## Stored items from a collection

--------------------

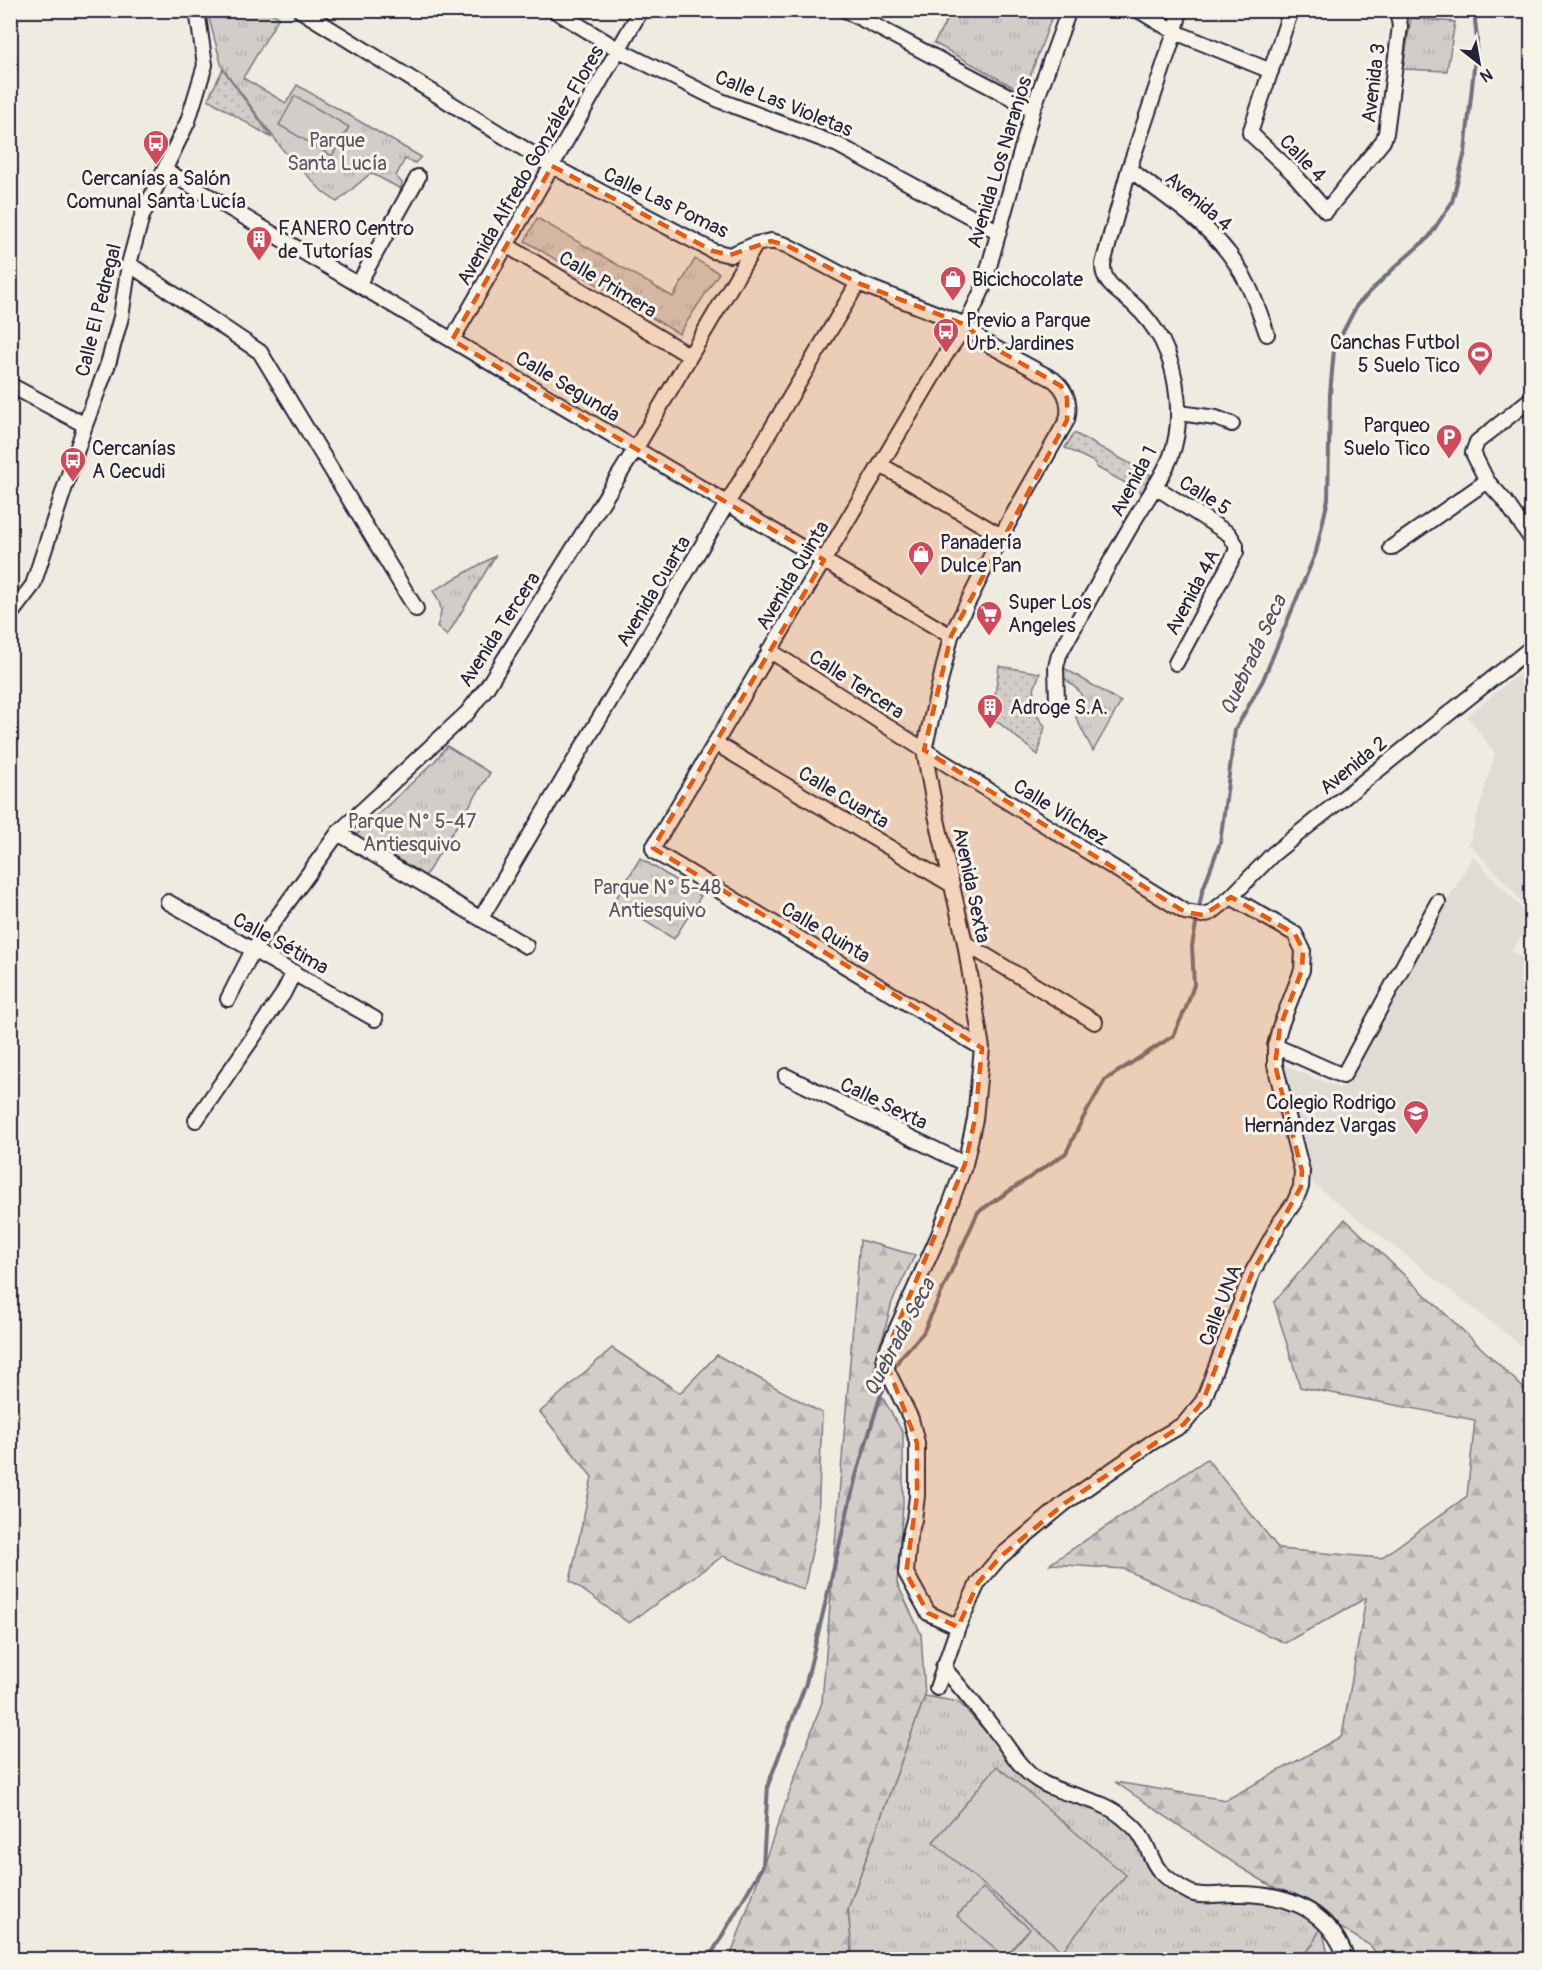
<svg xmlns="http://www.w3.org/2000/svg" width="1542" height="1970" font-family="Pangolin,sans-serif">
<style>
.built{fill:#dfdcd4}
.grass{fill:url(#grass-dots);stroke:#7a7882;stroke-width:1.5}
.forest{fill:url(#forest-firs);stroke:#7a7882;stroke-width:1.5}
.park{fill:url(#park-tufts);stroke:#7a7882;stroke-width:1.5}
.pitch{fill:#d1cdc9;stroke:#7a7882;stroke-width:1.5}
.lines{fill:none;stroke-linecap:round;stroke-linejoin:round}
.stream{stroke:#716f7b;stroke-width:4}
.minor-casing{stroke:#22223b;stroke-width:18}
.minor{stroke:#f7f3e8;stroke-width:14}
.marked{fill:#e8590c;fill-opacity:0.2;stroke:#e8590c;stroke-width:4.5;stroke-dasharray:12 8;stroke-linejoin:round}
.labels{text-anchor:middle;stroke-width:6;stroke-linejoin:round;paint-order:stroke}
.street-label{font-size:20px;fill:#22223b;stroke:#f7f3e8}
.park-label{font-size:20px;fill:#575566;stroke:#f7f3e8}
.poi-label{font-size:20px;fill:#22223b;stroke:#f7f3e8;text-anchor:start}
.water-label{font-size:21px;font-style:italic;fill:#504f60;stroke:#f7f3e8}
</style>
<defs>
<pattern id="grass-dots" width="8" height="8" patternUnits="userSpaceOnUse" patternTransform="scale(1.5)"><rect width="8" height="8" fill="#d1cdc9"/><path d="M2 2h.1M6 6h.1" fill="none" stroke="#b3b0ae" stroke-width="1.8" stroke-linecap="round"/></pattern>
<pattern id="forest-firs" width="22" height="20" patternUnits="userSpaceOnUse" patternTransform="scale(1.5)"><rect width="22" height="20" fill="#d1cdc9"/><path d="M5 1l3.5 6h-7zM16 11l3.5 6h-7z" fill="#b3b0ae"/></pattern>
<pattern id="park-tufts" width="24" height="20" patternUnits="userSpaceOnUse" patternTransform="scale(1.5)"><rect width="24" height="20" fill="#d1cdc9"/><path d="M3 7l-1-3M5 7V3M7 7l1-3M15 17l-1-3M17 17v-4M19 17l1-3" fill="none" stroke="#b3b0ae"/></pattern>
</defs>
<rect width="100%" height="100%" fill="#eeebe1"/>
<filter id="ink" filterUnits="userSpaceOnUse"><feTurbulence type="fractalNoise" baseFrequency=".0167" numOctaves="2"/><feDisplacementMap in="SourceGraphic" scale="12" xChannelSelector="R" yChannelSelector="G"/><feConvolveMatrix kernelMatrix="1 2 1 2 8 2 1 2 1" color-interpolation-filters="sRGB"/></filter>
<g filter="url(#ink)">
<path class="built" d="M1531 664V916L1514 892 1469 844 1495 753 1467 716Z
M1473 856 1529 916 1526 929 1511 951 1531 962V1353L1312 1183 1283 1065 1341 1089Z"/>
<path class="grass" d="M223 69 272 138 208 99Z
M1074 433 1151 475 1142 492 1096 467V463L1065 448Z
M999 666 1040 673C1031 695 1027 706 1045 726L1038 755 992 717Z"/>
<path class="forest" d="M1345 1219 1531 1395V1959H1380L1371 1946 1240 1867 1115 1782 1226 1800 1342 1736 1366 1598 1285 1643 1124 1569 1050 1564 1207 1459 1279 1549 1381 1558 1467 1496 1475 1420 1300 1387 1274 1302Z
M860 1240 915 1255 892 1302 872 1379 903 1433V1505L897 1583 921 1634 925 1696 848 1909 853 1959 729 1960 822 1702Z
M612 1348 680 1393 717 1355 822 1413 818 1522 804 1590 723 1556 629 1623 570 1581 592 1477 540 1412Z
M1321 1924 1329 1959 1300 1960 1313 1944Z"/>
<path class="park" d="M207 11H268L279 17 243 78 286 103 297 85 421 157 415 163 405 159 396 176 402 183 401 189 371 173 337 202 323 192 283 150 222 67Z
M952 11H1054L1024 93 934 43Z
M1411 18 1455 22 1447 71 1403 69Z
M537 218 673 297 695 259 719 273 679 334 525 241Z
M495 556 447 636 437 626C443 613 442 603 433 591Z
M1064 668 1121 702 1093 751 1076 718 1083 699 1079 691 1060 674Z
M447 746 490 773 422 881 355 836 434 762Z
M640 858 701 896 674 939 614 902Z
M925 1696 959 1702 1033 1784 1095 1807 1126 1827 1151 1868 1176 1892 1254 1898 1299 1908 1321 1924 1313 1944 1300 1959 853 1960 848 1909Z"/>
<path class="pitch" d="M295 96 349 127 332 156 279 125Z
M997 1766 1126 1875 1062 1951 933 1842Z
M983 1888 1030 1929 1005 1957 957 1916Z"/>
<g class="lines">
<path class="stream" d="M892 1372 900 1358 923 1333 978 1212 1066 1153 1082 1120 1105 1080 1173 1036 1186 1008 1194 985 1192 946 1202 892 1220 843 1235 730 1263 680 1316 552 1328 499 1330 394 1334 349 1357 305 1396 266 1429 237 1452 202 1465 152 1477 40 1474 10
M708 1960 763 1865 768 1785 806 1683 856 1476 881 1394 888 1381"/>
<g class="minor-casing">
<path id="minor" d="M300 10 552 166 713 251 730 255 756 244 771 241 786 245 858 283 966 325 984 342 1054 380C1067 391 1071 404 1067 420L1001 536 951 636 924 750 936 815 965 943 982 1048 975 1119 965 1164 938 1237 884 1357 888 1372 911 1419 917 1443V1496L914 1520 909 1538 906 1573 928 1613 958 1627
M554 10 619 50 721 101 838 145 999 232
M845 10 1033 109
M1138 10 1175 32 1271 71
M1291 10 1250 133 1293 173 1326 211 1383 141 1386 133 1400 26 1397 10
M1129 169C1159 192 1195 215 1220 243 1244 269 1256 301 1267 334
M165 170 951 636
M506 245 690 356
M129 264 260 352 416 609
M359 283 418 177
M452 340 641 10
M10 385 85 425
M1532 398 1477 442 1473 453 1487 481 1505 501 1532 540
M1179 413 1216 418 1232 424
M881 465 1001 536
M1154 486 1229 534 1236 545V552L1176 663
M1391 548 1487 481
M10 615 33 585 85 425 108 364 121 317 129 264 142 216 188 121 205 65 197 10
M769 650 924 750 1185 912 1203 915 1212 912 1231 897 1273 854 1532 647
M1057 702 1056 667 1059 655C1083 611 1107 567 1132 524 1144 503 1162 479 1171 456 1184 422 1178 373 1162 341 1155 328 1145 315 1134 305 1121 292 1102 285 1103 264L1129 169 1175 32 1180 10
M715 743 952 885
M338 833 526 946
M168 902 375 1019
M481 918 858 283
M965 943 1095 1022
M228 999 253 950 338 833 467 713 487 687 636 448 756 244
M1275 1046 1343 1076 1438 902
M982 1048 655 852 653 848 946 354 966 325 983 288 1033 109 1069 10
M786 1076 965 1164
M196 1120 283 994 294 972
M943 1667C962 1689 980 1711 998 1734 1009 1749 1021 1769 1036 1779 1064 1798 1102 1796 1127 1821 1132 1825 1139 1832 1142 1838 1149 1848 1151 1861 1159 1870 1166 1877 1179 1887 1189 1892 1200 1898 1221 1894 1234 1894 1285 1893 1329 1908 1347 1960
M937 1688 958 1627 978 1583 1000 1557 1065 1503 1151 1443 1184 1424 1203 1401 1252 1273 1281 1221 1294 1203 1301 1187 1302 1171 1275 1065V1046L1280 1027 1302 970 1303 950 1295 934 1231 897"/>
</g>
<use href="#minor" class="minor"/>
</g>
</g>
<path class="marked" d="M552 166 713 251 730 255 771 241 786 245 858 283 966 325 984 342 1061 386 1067 398V420L951 636 924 750 1185 912 1203 915 1231 897 1295 934 1303 950 1302 970 1280 1027 1275 1065 1302 1171 1301 1187 1252 1273 1203 1401 1184 1424 1065 1503 1000 1557 978 1583 958 1627 928 1613 906 1573 917 1496V1443L884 1357 965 1164 975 1119 982 1048 653 848 824 560 452 340Z"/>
<defs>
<g id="bus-pin" transform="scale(1.35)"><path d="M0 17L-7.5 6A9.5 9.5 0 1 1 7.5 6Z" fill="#d1495b" stroke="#f7f3e8"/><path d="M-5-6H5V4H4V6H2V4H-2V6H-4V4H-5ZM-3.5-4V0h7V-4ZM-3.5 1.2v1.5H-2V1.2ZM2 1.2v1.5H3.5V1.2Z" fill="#fff"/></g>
<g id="building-pin" transform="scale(1.35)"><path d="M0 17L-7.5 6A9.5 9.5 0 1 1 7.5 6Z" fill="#d1495b" stroke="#f7f3e8"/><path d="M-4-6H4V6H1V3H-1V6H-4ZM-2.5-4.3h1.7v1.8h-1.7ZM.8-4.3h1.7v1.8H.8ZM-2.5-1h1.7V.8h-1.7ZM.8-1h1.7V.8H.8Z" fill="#fff"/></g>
<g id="shop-pin" transform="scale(1.35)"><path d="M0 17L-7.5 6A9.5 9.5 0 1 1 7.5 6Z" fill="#d1495b" stroke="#f7f3e8"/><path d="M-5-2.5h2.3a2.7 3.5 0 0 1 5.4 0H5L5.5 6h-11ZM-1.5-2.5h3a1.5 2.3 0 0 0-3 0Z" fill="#fff"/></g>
<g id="stadium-pin" transform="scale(1.35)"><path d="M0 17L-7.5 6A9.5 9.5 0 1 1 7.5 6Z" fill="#d1495b" stroke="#f7f3e8"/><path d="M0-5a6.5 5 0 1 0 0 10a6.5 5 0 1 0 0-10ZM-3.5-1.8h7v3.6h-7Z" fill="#fff"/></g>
<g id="parking-pin" transform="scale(1.35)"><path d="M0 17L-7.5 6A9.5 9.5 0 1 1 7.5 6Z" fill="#d1495b" stroke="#f7f3e8"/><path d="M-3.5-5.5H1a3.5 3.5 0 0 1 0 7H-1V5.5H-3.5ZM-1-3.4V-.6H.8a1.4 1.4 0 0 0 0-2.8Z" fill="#fff"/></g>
<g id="supermarket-pin" transform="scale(1.35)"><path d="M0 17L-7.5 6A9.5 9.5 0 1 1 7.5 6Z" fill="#d1495b" stroke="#f7f3e8"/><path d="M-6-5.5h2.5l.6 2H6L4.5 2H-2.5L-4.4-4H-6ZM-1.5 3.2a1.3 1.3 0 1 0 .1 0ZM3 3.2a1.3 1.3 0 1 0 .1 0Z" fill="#fff"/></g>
<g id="university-pin" transform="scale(1.35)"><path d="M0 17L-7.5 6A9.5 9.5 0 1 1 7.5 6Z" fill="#d1495b" stroke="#f7f3e8"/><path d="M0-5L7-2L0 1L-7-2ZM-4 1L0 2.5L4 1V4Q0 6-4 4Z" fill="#fff"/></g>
</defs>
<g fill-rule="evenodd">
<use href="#bus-pin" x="156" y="143"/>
<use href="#building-pin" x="259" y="239"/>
<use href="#shop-pin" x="953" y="279"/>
<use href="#bus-pin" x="946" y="331"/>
<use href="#stadium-pin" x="1480" y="354"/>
<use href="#parking-pin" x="1449" y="437"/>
<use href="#bus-pin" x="73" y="460"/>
<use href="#shop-pin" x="921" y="554"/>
<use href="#supermarket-pin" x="989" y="614"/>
<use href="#building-pin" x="990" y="707"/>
<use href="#university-pin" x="1416" y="1113"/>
</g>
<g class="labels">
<g class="street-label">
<text transform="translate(1373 83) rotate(-83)" y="7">Avenida 3</text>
<text transform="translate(784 103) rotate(22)" y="7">Calle Las Violetas</text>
<text transform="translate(1303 158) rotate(46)" y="7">Calle 4</text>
<text transform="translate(999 162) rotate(-73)" y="7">Avenida Los Naranjos</text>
<text transform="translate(530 165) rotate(-60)" y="7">Avenida Alfredo González Flores</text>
<text transform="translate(1199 201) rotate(40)" y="7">Avenida 4</text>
<text transform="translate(666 202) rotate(26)" y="7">Calle Las Pomas</text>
<text transform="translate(608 284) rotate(31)" y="7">Calle Primera</text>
<text transform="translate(98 310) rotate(-76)" y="7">Calle El Pedregal</text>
<text transform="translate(568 386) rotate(31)" y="7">Calle Segunda</text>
<text transform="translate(1133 481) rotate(-62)" y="7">Avenida 1</text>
<text transform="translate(1205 495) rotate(32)" y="7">Calle 5</text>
<text transform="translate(792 575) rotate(-59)" y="7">Avenida Quinta</text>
<text transform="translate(653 591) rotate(-59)" y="7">Avenida Cuarta</text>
<text transform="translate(1192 592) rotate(-62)" y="7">Avenida 4A</text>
<text transform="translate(499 629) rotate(-57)" y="7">Avenida Tercera</text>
<text transform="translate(857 684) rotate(33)" y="7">Calle Tercera</text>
<text transform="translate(1353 765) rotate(-39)" y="7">Avenida 2</text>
<text transform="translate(844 797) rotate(31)" y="7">Calle Cuarta</text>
<text transform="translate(1061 812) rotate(32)" y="7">Calle Vílchez</text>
<text transform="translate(972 885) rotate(78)" y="7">Avenida Sexta</text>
<text transform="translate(826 932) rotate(31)" y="7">Calle Quinta</text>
<text transform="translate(281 943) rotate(29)" y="7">Calle Sétima</text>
<text transform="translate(884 1103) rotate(26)" y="7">Calle Sexta</text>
<text transform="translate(1220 1305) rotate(-69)" y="7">Calle UNA</text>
</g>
<g class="park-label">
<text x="337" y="147">Parque<tspan x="337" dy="23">Santa Lucía</tspan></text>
<text x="412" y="828">Parque N° 5-47<tspan x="412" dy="23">Antiesquivo</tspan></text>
<text x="657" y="894">Parque N° 5-48<tspan x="657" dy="23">Antiesquivo</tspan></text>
</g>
<g class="poi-label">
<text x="156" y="185" text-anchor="middle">Cercanías a Salón<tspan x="156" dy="23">Comunal Santa Lucía</tspan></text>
<text x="278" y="235">FANERO Centro<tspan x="278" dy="23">de Tutorías</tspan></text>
<text x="972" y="286">Bicichocolate</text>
<text x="966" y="327">Previo a Parque<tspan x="966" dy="23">Urb. Jardines</tspan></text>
<text x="1460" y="349" text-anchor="end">Canchas Futbol<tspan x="1460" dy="23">5 Suelo Tico</tspan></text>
<text x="1430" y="432" text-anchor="end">Parqueo<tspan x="1430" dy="23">Suelo Tico</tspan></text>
<text x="92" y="455">Cercanías<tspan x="92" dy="23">A Cecudi</tspan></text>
<text x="940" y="549">Panadería<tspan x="940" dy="23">Dulce Pan</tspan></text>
<text x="1008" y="609">Super Los<tspan x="1008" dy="23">Angeles</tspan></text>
<text x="1010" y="714">Adroge S.A.</text>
<text x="1396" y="1109" text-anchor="end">Colegio Rodrigo<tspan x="1396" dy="23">Hernández Vargas</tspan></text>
</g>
<g class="water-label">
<text transform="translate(1253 655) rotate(-65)" y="7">Quebrada Seca</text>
<text transform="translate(899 1337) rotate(-62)" y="7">Quebrada Seca</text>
</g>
</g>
<rect width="1542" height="1970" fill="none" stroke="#f7f3e8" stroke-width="36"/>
<rect x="18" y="18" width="1506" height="1934" fill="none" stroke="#22223b" stroke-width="2" filter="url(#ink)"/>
<g transform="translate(1479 63) rotate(149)" stroke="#f7f3e8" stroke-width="4.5" paint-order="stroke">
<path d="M0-4.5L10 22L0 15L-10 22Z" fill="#22223b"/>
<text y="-9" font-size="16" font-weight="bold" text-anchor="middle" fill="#22223b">N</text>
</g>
</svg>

--------------------

## GOAL OF THE EXERCISE
Match on "labels": copy every line in the records that has it.

## TASK SOLUTION
.labels{text-anchor:middle;stroke-width:6;stroke-linejoin:round;paint-order:stroke}
<g class="labels">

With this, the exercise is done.